Nourishing the Noble: Breastfeeding and Hero-Making in Medieval Arabic Popular Literature


popular literature


This essay examines the role of nursing experiences in the formation of popular heroes in Arabic literature of the medieval period, with a primary focus on the genres of siyar shaʿbiyya and qiṣaṣ al-anbiyāʾ. I show that the miraculous nursing of heroes—many of whom are foundlings—in popular texts tends to follow a providential meeting either with an animal or with a woman who is capable of nursing. Though such tale patterns are attested across many cultures, they are also elaborated in specific, linked ways in traditional Muslim sources, as in narratives of Moses’s miraculous nursing and stories of Muḥammad’s wet nurse, Ḥalīma.

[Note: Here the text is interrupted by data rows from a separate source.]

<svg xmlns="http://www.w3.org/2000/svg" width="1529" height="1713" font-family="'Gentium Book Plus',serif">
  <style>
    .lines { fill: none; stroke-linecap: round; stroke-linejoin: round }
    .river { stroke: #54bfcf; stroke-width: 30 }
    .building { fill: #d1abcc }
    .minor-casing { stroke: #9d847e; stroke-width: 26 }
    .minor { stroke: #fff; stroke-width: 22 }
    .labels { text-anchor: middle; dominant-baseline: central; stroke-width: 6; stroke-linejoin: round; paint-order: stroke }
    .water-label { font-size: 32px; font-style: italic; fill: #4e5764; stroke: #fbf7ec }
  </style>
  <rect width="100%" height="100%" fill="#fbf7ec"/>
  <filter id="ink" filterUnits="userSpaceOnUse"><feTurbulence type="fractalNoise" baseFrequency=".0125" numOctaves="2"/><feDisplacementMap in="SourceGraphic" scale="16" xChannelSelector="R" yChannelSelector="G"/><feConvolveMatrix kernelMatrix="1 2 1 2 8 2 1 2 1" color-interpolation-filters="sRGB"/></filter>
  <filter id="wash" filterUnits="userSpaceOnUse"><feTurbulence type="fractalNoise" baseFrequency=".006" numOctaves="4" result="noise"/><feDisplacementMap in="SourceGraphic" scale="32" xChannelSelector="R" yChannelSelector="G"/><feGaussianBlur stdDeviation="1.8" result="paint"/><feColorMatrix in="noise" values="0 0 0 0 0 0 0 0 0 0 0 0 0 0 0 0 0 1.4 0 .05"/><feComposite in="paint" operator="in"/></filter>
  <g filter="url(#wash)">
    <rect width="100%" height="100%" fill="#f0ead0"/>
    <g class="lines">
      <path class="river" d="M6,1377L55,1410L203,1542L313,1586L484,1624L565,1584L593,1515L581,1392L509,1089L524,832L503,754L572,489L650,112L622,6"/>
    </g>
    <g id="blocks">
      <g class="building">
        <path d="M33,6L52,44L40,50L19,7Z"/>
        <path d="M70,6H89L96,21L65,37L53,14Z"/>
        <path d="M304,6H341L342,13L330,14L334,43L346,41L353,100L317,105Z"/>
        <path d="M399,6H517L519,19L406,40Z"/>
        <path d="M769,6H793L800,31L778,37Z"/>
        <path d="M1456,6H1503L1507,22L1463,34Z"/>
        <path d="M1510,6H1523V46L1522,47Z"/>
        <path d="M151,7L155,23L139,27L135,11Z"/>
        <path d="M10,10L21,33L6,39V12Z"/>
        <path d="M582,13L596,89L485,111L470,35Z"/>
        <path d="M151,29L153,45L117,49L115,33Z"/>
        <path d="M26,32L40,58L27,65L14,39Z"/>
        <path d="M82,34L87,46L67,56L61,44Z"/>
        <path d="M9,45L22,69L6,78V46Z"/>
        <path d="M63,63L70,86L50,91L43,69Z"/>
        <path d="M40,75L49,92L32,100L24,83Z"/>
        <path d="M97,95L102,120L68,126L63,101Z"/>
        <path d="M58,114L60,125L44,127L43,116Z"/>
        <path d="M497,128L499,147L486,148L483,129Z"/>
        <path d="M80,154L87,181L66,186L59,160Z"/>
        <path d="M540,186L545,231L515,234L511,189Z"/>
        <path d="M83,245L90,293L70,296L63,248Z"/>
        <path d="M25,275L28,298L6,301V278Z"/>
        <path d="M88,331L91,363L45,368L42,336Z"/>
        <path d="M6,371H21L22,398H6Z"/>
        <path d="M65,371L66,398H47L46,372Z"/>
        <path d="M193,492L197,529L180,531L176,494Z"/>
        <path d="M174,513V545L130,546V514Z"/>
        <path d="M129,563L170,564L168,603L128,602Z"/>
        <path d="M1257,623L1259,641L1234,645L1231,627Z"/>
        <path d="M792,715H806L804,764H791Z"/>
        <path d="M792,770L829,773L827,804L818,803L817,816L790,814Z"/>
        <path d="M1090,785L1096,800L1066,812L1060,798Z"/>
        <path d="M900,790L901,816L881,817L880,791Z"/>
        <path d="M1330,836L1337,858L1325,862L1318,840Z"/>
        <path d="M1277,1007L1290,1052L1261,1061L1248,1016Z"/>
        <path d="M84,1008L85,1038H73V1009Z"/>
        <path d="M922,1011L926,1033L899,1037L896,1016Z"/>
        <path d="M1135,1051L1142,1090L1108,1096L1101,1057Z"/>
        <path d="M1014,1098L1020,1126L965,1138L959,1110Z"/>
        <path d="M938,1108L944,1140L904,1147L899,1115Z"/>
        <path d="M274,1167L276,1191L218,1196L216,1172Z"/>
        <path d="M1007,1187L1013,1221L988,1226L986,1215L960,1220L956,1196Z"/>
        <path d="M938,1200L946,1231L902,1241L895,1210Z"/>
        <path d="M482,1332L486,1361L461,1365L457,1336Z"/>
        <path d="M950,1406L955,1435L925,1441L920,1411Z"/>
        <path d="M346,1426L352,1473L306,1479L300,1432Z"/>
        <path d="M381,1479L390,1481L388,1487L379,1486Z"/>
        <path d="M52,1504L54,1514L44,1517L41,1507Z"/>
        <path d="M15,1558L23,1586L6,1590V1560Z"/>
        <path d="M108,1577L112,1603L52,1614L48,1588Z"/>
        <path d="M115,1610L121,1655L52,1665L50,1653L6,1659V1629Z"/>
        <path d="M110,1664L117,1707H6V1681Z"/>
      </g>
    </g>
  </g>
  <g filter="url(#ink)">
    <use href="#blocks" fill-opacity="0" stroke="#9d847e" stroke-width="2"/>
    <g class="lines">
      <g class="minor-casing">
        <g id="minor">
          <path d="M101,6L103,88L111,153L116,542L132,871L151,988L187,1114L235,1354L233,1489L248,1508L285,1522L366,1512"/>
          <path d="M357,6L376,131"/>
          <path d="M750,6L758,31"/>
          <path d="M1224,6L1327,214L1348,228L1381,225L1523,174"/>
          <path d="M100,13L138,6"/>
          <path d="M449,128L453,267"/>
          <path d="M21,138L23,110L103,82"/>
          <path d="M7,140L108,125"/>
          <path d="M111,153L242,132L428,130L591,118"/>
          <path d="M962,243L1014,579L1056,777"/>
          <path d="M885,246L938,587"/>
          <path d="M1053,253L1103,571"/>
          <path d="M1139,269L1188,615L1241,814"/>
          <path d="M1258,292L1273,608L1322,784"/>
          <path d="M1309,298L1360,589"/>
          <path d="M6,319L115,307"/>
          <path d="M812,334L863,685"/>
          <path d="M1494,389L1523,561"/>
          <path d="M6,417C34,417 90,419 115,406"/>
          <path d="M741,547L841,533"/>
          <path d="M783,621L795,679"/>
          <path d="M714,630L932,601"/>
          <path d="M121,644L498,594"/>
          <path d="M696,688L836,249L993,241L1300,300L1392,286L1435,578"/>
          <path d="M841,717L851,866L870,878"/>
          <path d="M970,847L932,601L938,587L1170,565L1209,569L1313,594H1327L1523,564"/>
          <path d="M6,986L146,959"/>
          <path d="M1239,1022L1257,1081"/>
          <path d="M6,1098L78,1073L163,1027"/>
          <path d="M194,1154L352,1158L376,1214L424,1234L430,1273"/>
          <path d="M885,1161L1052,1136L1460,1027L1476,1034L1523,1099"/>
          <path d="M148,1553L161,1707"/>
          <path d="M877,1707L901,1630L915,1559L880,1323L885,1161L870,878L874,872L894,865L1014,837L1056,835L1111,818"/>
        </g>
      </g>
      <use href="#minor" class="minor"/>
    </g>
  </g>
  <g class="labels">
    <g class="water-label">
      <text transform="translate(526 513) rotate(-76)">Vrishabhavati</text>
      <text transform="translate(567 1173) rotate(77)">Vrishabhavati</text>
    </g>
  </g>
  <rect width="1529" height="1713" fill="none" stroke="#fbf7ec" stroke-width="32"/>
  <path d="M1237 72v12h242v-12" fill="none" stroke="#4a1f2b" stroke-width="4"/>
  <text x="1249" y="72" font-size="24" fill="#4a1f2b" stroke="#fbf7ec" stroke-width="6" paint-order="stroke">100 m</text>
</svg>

Whereas prophetic literature often depicts nursing solely as a human-human relationship, the heroic literature incorporates significant human-animal encounters. Using an exemplary anecdote about a hero’s suckling found in manuscripts and early print editions of Sīrat Dhāt al-Himma, I sketch how one such instance can travel and shift across an epic tradition. I interpret the experience of the hero’s foster mother through the lens both of traditional Islamic institutions of milk kinship and of a reading practice that attends closely to women’s presences and agencies in the early lives of (mostly) male literary figures.